March Madness has arrived again in Arlington!
I am not speaking of the college basketball tournament, however, but rather of the proposed budget submitted by the Arlington County Manager. In what has become an annual tradition, the County Manager once again calls for significant cuts in funding for the management of the County’s natural resources. These reductions may risk the very foundation of Arlington’s material well-being.
Overall, the County Manager proposes a budget for fiscal year 2014 of over $1 billion, a 2% increase over the adopted FY 2013 Budget. Yet, all of the economic activities that generate the taxes and fees that support the proposed billion dollar budget have some connection to the land -- the 26 square miles that we in Arlington call home.

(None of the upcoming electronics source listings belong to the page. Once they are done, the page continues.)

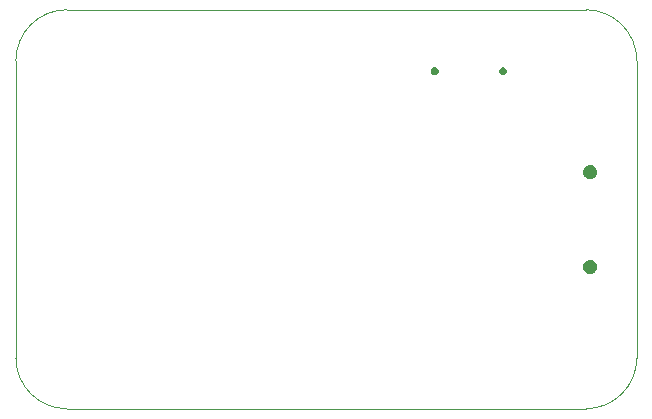
<source format=gbr>
%TF.GenerationSoftware,KiCad,Pcbnew,8.0.4*%
%TF.CreationDate,2024-11-29T22:22:18-05:00*%
%TF.ProjectId,SRSFC,53525346-432e-46b6-9963-61645f706362,V1.0*%
%TF.SameCoordinates,Original*%
%TF.FileFunction,Profile,NP*%
%FSLAX46Y46*%
G04 Gerber Fmt 4.6, Leading zero omitted, Abs format (unit mm)*
G04 Created by KiCad (PCBNEW 8.0.4) date 2024-11-29 22:22:18*
%MOMM*%
%LPD*%
G01*
G04 APERTURE LIST*
%TA.AperFunction,Profile*%
%ADD10C,0.050000*%
%TD*%
%TA.AperFunction,Profile*%
%ADD11C,0.000000*%
%TD*%
G04 APERTURE END LIST*
D10*
X171196000Y-110998000D02*
G75*
G02*
X166878000Y-115316000I-4318000J0D01*
G01*
X118618000Y-110998000D02*
X118618000Y-85852000D01*
X166878000Y-81534000D02*
G75*
G02*
X171196000Y-85852000I0J-4318000D01*
G01*
X166878000Y-115316000D02*
X122936000Y-115316000D01*
X166878000Y-81534000D02*
X122936000Y-81534000D01*
X118618000Y-85852000D02*
G75*
G02*
X122936000Y-81534000I4318000J0D01*
G01*
X122936000Y-115316000D02*
G75*
G02*
X118618000Y-110998000I0J4318000D01*
G01*
X171196000Y-85852000D02*
X171196000Y-110998000D01*
D11*
%TA.AperFunction,Profile*%
%TO.C,USB1*%
G36*
X154190156Y-86388630D02*
G01*
X154287725Y-86438344D01*
X154365156Y-86515775D01*
X154414870Y-86613344D01*
X154432000Y-86721500D01*
X154414870Y-86829656D01*
X154365156Y-86927225D01*
X154287725Y-87004656D01*
X154190156Y-87054370D01*
X154082000Y-87071500D01*
X153973844Y-87054370D01*
X153876275Y-87004656D01*
X153798844Y-86927225D01*
X153749130Y-86829656D01*
X153732000Y-86721500D01*
X153749130Y-86613344D01*
X153798844Y-86515775D01*
X153876275Y-86438344D01*
X153973844Y-86388630D01*
X154082000Y-86371500D01*
X154190156Y-86388630D01*
G37*
%TD.AperFunction*%
%TA.AperFunction,Profile*%
G36*
X159970156Y-86388630D02*
G01*
X160067725Y-86438344D01*
X160145156Y-86515775D01*
X160194870Y-86613344D01*
X160212000Y-86721500D01*
X160194870Y-86829656D01*
X160145156Y-86927225D01*
X160067725Y-87004656D01*
X159970156Y-87054370D01*
X159862000Y-87071500D01*
X159753844Y-87054370D01*
X159656275Y-87004656D01*
X159578844Y-86927225D01*
X159529130Y-86829656D01*
X159512000Y-86721500D01*
X159529130Y-86613344D01*
X159578844Y-86515775D01*
X159656275Y-86438344D01*
X159753844Y-86388630D01*
X159862000Y-86371500D01*
X159970156Y-86388630D01*
G37*
%TD.AperFunction*%
%TA.AperFunction,Profile*%
%TO.C,CARD1*%
G36*
X167399291Y-94720445D02*
G01*
X167544000Y-94780385D01*
X167668264Y-94875736D01*
X167763615Y-95000000D01*
X167823555Y-95144709D01*
X167844000Y-95300000D01*
X167823555Y-95455291D01*
X167763615Y-95600000D01*
X167668264Y-95724264D01*
X167544000Y-95819615D01*
X167399291Y-95879555D01*
X167244000Y-95900000D01*
X167088709Y-95879555D01*
X166944000Y-95819615D01*
X166819736Y-95724264D01*
X166724385Y-95600000D01*
X166664445Y-95455291D01*
X166644000Y-95300000D01*
X166664445Y-95144709D01*
X166724385Y-95000000D01*
X166819736Y-94875736D01*
X166944000Y-94780385D01*
X167088709Y-94720445D01*
X167244000Y-94700000D01*
X167399291Y-94720445D01*
G37*
%TD.AperFunction*%
%TA.AperFunction,Profile*%
G36*
X167399291Y-102720445D02*
G01*
X167544000Y-102780385D01*
X167668264Y-102875736D01*
X167763615Y-103000000D01*
X167823555Y-103144709D01*
X167844000Y-103300000D01*
X167823555Y-103455291D01*
X167763615Y-103600000D01*
X167668264Y-103724264D01*
X167544000Y-103819615D01*
X167399291Y-103879555D01*
X167244000Y-103900000D01*
X167088709Y-103879555D01*
X166944000Y-103819615D01*
X166819736Y-103724264D01*
X166724385Y-103600000D01*
X166664445Y-103455291D01*
X166644000Y-103300000D01*
X166664445Y-103144709D01*
X166724385Y-103000000D01*
X166819736Y-102875736D01*
X166944000Y-102780385D01*
X167088709Y-102720445D01*
X167244000Y-102700000D01*
X167399291Y-102720445D01*
G37*
%TD.AperFunction*%
%TD*%
M02*

</source>
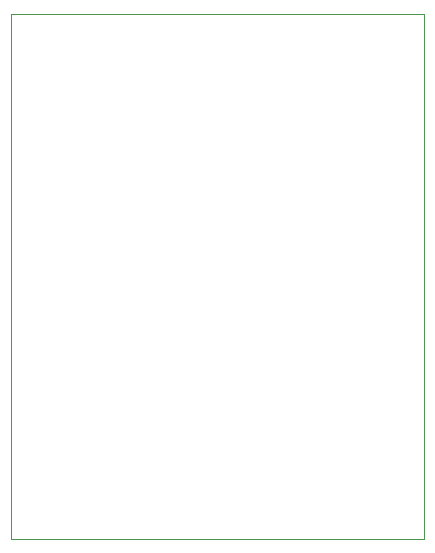
<source format=gm1>
G04 #@! TF.GenerationSoftware,KiCad,Pcbnew,(6.0.6)*
G04 #@! TF.CreationDate,2022-08-29T16:00:50+02:00*
G04 #@! TF.ProjectId,adc-board-six-channels,6164632d-626f-4617-9264-2d7369782d63,rev?*
G04 #@! TF.SameCoordinates,Original*
G04 #@! TF.FileFunction,Profile,NP*
%FSLAX46Y46*%
G04 Gerber Fmt 4.6, Leading zero omitted, Abs format (unit mm)*
G04 Created by KiCad (PCBNEW (6.0.6)) date 2022-08-29 16:00:50*
%MOMM*%
%LPD*%
G01*
G04 APERTURE LIST*
G04 #@! TA.AperFunction,Profile*
%ADD10C,0.100000*%
G04 #@! TD*
G04 APERTURE END LIST*
D10*
X75260450Y-15229600D02*
X110260450Y-15229600D01*
X110260450Y-15229600D02*
X110260450Y-59729600D01*
X110260450Y-59729600D02*
X75260450Y-59729600D01*
X75260450Y-59729600D02*
X75260450Y-15229600D01*
M02*

</source>
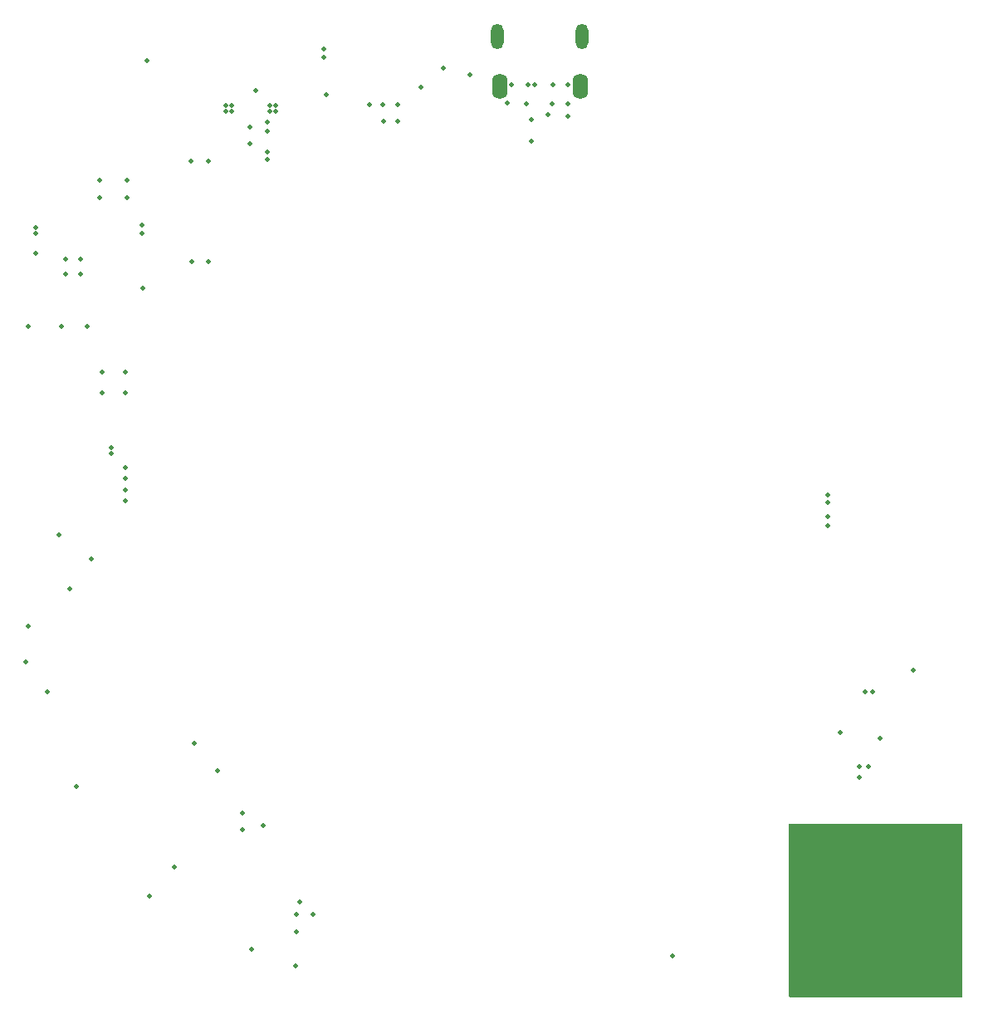
<source format=gbr>
%TF.GenerationSoftware,KiCad,Pcbnew,7.0.2*%
%TF.CreationDate,2024-06-02T17:27:24+02:00*%
%TF.ProjectId,Podgrzewacz,506f6467-727a-4657-9761-637a2e6b6963,rev?*%
%TF.SameCoordinates,Original*%
%TF.FileFunction,Copper,L4,Bot*%
%TF.FilePolarity,Positive*%
%FSLAX46Y46*%
G04 Gerber Fmt 4.6, Leading zero omitted, Abs format (unit mm)*
G04 Created by KiCad (PCBNEW 7.0.2) date 2024-06-02 17:27:24*
%MOMM*%
%LPD*%
G01*
G04 APERTURE LIST*
%TA.AperFunction,ComponentPad*%
%ADD10O,1.300000X2.600000*%
%TD*%
%TA.AperFunction,ComponentPad*%
%ADD11O,1.600000X2.600000*%
%TD*%
%TA.AperFunction,ViaPad*%
%ADD12C,0.500000*%
%TD*%
G04 APERTURE END LIST*
D10*
%TO.P,J1,P1,SHIELD*%
%TO.N,GND*%
X160940000Y-61800000D03*
%TO.P,J1,P2,SHIELD*%
X152300000Y-61800000D03*
D11*
%TO.P,J1,P3,SHIELD*%
X160750903Y-66807377D03*
%TO.P,J1,P4,SHIELD*%
X152503200Y-66850000D03*
%TD*%
D12*
%TO.N,VOUT*%
X114500000Y-78200000D03*
X112000000Y-98100000D03*
X112000000Y-96000000D03*
X111700000Y-76400000D03*
X114300000Y-96000000D03*
X114500000Y-76400000D03*
X114300000Y-98100000D03*
X111700000Y-78200000D03*
%TO.N,+3.3V*%
X122800000Y-84700000D03*
X121100000Y-84700000D03*
X122800000Y-74500000D03*
X121000000Y-74500000D03*
%TO.N,Net-(U1-SW)*%
X129100000Y-69400000D03*
X129700000Y-68800000D03*
X124600000Y-68800000D03*
X125200000Y-69400000D03*
X129700000Y-69400000D03*
X124600000Y-69400000D03*
X129100000Y-68800000D03*
X125200000Y-68800000D03*
%TO.N,Vbus*%
X140600000Y-68700000D03*
X155416812Y-66694541D03*
X142100000Y-70400000D03*
X105200000Y-83900000D03*
X140628602Y-70371398D03*
X155220000Y-68600000D03*
X142100000Y-68700000D03*
X157920000Y-66700000D03*
X157820000Y-68600000D03*
%TO.N,CC2*%
X157420000Y-69700000D03*
X156052076Y-66684497D03*
%TO.N,SensorIN*%
X192300000Y-142400000D03*
%TO.N,Net-(IC1-VCC)*%
X134600000Y-63000000D03*
X105200000Y-81800002D03*
X105200000Y-81200000D03*
X134600000Y-63900000D03*
%TO.N,Net-(Q3-G)*%
X134800000Y-67700000D03*
X139200000Y-68700000D03*
%TO.N,SensorOUT*%
X187200000Y-132700000D03*
X116800000Y-149400000D03*
%TO.N,85DEG*%
X126250001Y-142649999D03*
X104200002Y-125500000D03*
%TO.N,GND*%
X112900000Y-103700000D03*
X153320000Y-68500000D03*
X116000000Y-81800000D03*
X131700000Y-156500000D03*
X153745001Y-66700000D03*
X108700000Y-118100000D03*
X127000000Y-72700000D03*
X116100000Y-87400000D03*
X132082791Y-149974500D03*
X186000000Y-111600000D03*
X127000000Y-71000000D03*
X108200000Y-86000000D03*
X119300000Y-146400000D03*
X108200000Y-84500000D03*
X170100000Y-155500000D03*
X109800000Y-84500000D03*
X144500000Y-66900000D03*
X186000000Y-110700000D03*
X189200000Y-136200000D03*
X159420000Y-66700000D03*
X121400000Y-133800000D03*
X128400000Y-142200000D03*
X110400000Y-91300000D03*
X128800000Y-74300000D03*
X123700000Y-136600000D03*
X128800000Y-70500000D03*
X186000000Y-108500000D03*
X114300000Y-109100000D03*
X107600000Y-112600000D03*
X104400000Y-91300000D03*
X116500000Y-64200000D03*
X127200000Y-154800000D03*
X109800000Y-86000000D03*
X155770500Y-72400000D03*
X159420000Y-68600000D03*
X104400000Y-121900000D03*
X126300000Y-140900000D03*
X106400000Y-128600000D03*
X194700000Y-126400000D03*
X109300000Y-138200000D03*
X116000000Y-81000000D03*
X114300000Y-106800000D03*
X131800000Y-153000000D03*
X128800000Y-73500000D03*
X128800000Y-71400000D03*
X159420000Y-69900000D03*
X127600000Y-67300000D03*
X189800000Y-128600000D03*
X112900000Y-104300000D03*
X114300000Y-108000000D03*
X186000000Y-109300000D03*
X190500000Y-128600000D03*
X155770500Y-70200000D03*
X114300000Y-105700000D03*
X189200000Y-137300000D03*
X110900000Y-115000000D03*
X149500000Y-65700000D03*
X191300000Y-133300000D03*
X133500000Y-151300000D03*
X107800000Y-91300000D03*
X131800000Y-151300000D03*
X146800000Y-65000000D03*
X190100000Y-136200000D03*
%TD*%
%TA.AperFunction,Conductor*%
%TO.N,SensorIN*%
G36*
X199643039Y-142019685D02*
G01*
X199688794Y-142072489D01*
X199700000Y-142124000D01*
X199700000Y-159576000D01*
X199680315Y-159643039D01*
X199627511Y-159688794D01*
X199576000Y-159700000D01*
X182124000Y-159700000D01*
X182056961Y-159680315D01*
X182011206Y-159627511D01*
X182000000Y-159576000D01*
X182000000Y-142124000D01*
X182019685Y-142056961D01*
X182072489Y-142011206D01*
X182124000Y-142000000D01*
X199576000Y-142000000D01*
X199643039Y-142019685D01*
G37*
%TD.AperFunction*%
%TD*%
M02*

</source>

The proposed budget reductions may strike at the very heart of the prudent management of our land base. As acknowledged in the proposed budget document (pages in parentheses):
- eliminating the Natural Resources Specialist position at the Long Branch Nature Center will decrease the County’s ability to evaluate changes to the environment and conduct biotic inventories prior to development, diminish support for the Natural Resources Management Plan, and reduce the ability of the County to mobilize volunteer groups to care for the County’s natural resources (web608);
- abolishing one of the urban forestry positions will lessen the County’s ability to maintain and water existing trees, remove dead plants, and install replacements in parks and streetscapes (web616);
- shrinking forestry supplies (such as topsoil and water bags) by 16% will impact the health and installations of publicly-owned trees (web616);
- cutting the tree distribution program will result in 1,050 fewer trees being distributed to private property owners who offer the largest opportunity for planting trees (web617);
- removing funds for tree planting will cause a net loss of 50 trees on County property next year (web617); and
- cancelling contracts for invasive species management will drop the annual number of acres where invasive plants are permanently removed by 71% (web618).
According to the County Manager, all of these cuts together will save the County only about $350,000, or just over three-hundredths of one percent of the proposed budget. As shown above, however, the cost to the County is much, much greater.
Are we in danger of killing the goose that lays the golden egg?